- [Work required]:
Once you have counted the lines below that contain "петли", give that number and nothing else.

Working data section start

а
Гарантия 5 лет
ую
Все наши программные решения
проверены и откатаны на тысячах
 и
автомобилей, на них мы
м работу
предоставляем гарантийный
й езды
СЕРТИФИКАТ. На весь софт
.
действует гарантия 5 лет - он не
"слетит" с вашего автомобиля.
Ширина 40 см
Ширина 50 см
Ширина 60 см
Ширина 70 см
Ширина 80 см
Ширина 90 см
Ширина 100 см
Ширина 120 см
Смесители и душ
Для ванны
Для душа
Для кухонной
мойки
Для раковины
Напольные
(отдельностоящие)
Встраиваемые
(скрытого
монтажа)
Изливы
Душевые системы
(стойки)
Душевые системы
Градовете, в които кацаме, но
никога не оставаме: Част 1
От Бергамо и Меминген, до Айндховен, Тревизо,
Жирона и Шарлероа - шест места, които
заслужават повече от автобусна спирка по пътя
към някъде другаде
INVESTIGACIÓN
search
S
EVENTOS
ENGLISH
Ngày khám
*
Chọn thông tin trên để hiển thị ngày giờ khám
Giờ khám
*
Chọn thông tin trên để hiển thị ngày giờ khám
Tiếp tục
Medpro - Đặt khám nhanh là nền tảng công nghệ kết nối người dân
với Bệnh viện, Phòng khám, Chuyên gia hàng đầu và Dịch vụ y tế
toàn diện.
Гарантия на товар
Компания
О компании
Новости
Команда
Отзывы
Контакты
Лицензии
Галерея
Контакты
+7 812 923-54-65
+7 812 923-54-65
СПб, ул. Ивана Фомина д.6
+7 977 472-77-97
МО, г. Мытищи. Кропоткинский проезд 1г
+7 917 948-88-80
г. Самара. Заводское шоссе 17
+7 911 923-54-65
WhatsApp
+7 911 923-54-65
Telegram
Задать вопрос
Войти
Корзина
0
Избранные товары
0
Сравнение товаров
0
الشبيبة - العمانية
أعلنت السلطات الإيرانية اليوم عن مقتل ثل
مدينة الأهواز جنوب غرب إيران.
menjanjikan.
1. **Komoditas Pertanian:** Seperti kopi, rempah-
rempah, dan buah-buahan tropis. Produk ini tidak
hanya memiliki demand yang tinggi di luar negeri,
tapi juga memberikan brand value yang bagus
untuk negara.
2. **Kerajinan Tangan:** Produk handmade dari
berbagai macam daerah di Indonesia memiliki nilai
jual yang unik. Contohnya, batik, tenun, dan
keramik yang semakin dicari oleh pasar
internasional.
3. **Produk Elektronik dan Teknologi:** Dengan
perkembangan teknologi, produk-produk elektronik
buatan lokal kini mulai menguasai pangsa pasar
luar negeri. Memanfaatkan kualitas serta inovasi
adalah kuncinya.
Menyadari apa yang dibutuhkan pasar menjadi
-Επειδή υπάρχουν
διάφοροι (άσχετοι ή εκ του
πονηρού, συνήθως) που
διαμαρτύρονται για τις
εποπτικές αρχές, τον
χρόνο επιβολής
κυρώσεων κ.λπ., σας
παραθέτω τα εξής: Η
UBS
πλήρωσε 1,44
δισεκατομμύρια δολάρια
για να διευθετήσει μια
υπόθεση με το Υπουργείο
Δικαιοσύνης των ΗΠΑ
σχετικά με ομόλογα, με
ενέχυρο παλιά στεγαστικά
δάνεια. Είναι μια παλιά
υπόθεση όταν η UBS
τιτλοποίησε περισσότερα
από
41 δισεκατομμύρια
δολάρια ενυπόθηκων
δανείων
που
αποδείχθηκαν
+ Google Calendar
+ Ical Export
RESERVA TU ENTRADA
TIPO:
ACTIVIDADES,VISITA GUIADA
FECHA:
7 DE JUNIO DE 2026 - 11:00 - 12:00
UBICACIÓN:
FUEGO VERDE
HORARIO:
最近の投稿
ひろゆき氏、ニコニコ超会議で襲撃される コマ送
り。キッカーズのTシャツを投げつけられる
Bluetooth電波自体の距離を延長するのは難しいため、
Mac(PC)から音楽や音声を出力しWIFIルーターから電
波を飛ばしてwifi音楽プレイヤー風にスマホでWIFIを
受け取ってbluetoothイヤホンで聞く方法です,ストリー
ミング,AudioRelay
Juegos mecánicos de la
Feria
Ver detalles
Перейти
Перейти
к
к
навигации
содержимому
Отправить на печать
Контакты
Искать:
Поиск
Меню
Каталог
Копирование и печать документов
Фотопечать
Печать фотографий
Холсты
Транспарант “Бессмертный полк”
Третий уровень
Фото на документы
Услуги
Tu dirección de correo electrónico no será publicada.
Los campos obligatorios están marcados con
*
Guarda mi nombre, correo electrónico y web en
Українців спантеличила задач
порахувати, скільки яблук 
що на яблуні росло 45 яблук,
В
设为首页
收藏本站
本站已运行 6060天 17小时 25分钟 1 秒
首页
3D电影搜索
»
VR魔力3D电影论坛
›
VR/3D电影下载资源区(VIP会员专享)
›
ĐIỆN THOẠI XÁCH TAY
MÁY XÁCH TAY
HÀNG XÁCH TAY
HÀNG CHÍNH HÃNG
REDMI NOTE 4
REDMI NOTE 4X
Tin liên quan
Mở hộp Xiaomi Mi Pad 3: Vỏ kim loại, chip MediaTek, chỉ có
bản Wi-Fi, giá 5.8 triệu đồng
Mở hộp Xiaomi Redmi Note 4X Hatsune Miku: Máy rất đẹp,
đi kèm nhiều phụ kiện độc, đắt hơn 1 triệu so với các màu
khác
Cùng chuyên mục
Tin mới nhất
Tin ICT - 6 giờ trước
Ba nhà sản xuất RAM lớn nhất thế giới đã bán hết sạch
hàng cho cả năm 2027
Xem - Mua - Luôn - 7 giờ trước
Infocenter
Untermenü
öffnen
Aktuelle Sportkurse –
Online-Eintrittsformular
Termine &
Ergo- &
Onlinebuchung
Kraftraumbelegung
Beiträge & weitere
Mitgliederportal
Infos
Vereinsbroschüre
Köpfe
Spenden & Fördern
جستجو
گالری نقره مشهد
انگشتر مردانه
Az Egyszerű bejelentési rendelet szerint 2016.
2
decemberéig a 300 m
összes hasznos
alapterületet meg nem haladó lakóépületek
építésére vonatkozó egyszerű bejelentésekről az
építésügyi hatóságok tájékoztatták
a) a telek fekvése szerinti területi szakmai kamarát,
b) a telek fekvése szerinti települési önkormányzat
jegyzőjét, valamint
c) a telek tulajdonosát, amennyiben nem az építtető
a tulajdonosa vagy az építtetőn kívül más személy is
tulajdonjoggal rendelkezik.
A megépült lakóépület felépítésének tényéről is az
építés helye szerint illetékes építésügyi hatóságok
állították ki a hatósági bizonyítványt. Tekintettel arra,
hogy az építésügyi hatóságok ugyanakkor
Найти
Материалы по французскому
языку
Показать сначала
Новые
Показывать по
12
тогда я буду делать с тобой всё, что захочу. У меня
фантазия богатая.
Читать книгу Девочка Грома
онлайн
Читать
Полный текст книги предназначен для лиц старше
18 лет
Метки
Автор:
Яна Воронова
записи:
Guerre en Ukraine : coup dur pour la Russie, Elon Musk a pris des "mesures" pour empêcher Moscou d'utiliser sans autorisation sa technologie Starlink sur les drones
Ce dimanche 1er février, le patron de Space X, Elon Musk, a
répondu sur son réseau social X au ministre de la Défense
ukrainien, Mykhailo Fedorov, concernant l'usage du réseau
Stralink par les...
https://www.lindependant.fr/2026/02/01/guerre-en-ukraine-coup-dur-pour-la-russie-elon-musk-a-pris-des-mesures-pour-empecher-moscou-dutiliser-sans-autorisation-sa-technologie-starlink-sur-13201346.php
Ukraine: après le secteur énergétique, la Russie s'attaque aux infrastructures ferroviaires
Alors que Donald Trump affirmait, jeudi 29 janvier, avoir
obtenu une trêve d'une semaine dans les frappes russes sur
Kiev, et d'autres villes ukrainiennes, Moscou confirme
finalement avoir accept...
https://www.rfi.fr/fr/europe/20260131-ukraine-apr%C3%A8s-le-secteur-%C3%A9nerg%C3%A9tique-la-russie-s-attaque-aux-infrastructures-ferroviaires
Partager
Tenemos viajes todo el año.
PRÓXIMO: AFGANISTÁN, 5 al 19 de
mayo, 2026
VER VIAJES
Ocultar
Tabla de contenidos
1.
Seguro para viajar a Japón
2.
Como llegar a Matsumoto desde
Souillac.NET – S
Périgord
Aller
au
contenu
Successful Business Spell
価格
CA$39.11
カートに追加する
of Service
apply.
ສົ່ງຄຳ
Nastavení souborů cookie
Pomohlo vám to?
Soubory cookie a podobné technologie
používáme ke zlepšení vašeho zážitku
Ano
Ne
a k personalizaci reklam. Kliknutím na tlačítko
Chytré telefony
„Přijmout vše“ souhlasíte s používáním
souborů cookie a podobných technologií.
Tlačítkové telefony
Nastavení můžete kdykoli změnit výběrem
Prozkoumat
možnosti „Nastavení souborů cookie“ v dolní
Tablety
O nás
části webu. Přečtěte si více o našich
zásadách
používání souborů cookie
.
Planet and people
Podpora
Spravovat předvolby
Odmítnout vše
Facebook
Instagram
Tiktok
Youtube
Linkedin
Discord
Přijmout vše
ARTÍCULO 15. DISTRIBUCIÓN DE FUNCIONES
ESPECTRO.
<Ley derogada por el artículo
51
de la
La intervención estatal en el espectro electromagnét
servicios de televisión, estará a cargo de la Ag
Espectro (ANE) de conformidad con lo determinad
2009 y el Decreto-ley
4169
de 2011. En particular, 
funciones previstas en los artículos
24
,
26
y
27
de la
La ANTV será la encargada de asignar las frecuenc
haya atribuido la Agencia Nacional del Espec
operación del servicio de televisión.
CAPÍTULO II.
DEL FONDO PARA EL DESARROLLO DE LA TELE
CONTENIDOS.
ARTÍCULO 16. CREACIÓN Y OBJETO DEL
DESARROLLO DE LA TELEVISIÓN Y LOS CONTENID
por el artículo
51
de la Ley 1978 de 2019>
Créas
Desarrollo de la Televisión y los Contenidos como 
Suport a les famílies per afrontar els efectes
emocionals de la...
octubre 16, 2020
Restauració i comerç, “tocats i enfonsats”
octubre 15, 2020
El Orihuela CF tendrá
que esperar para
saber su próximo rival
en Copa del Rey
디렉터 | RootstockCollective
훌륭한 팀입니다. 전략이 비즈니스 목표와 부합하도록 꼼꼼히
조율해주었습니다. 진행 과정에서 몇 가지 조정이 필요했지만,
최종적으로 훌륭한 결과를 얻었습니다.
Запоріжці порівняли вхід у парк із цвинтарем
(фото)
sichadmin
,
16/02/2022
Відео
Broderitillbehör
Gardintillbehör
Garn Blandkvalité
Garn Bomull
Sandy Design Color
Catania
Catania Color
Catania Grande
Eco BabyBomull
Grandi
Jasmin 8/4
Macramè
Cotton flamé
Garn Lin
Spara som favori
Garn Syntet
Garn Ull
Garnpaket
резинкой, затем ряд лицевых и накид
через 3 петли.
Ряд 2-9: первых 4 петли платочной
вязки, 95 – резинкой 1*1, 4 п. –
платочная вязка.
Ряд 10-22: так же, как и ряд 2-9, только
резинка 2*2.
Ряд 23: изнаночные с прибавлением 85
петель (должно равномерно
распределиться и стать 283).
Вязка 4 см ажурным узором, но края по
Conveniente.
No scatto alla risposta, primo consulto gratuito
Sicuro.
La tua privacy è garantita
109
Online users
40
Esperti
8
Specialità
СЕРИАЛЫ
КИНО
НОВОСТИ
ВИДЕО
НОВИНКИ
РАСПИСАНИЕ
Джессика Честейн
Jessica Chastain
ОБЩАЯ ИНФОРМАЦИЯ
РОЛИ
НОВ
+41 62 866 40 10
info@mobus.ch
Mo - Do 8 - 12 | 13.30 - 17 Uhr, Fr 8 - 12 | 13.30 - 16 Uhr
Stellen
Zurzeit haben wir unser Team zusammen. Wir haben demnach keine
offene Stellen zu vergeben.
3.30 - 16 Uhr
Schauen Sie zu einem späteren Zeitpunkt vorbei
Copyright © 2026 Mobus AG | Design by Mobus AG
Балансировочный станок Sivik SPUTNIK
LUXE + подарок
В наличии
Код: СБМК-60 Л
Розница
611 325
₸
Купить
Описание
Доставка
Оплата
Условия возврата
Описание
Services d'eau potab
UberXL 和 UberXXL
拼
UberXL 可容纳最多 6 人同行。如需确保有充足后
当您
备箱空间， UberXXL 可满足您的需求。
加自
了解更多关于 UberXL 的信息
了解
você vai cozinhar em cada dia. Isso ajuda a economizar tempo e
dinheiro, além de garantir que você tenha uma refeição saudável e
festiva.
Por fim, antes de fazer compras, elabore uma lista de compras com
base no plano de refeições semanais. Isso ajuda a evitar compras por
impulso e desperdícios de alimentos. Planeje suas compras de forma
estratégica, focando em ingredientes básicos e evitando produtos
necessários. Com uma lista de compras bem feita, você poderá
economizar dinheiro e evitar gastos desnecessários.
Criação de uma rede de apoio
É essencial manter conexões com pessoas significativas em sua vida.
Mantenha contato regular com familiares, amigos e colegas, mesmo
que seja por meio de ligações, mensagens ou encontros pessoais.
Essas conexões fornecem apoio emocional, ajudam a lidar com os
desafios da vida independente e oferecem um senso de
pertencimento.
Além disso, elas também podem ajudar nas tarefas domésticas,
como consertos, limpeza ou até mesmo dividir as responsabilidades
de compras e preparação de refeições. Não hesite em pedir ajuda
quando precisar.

Working data section end

- [Exercise output]:
2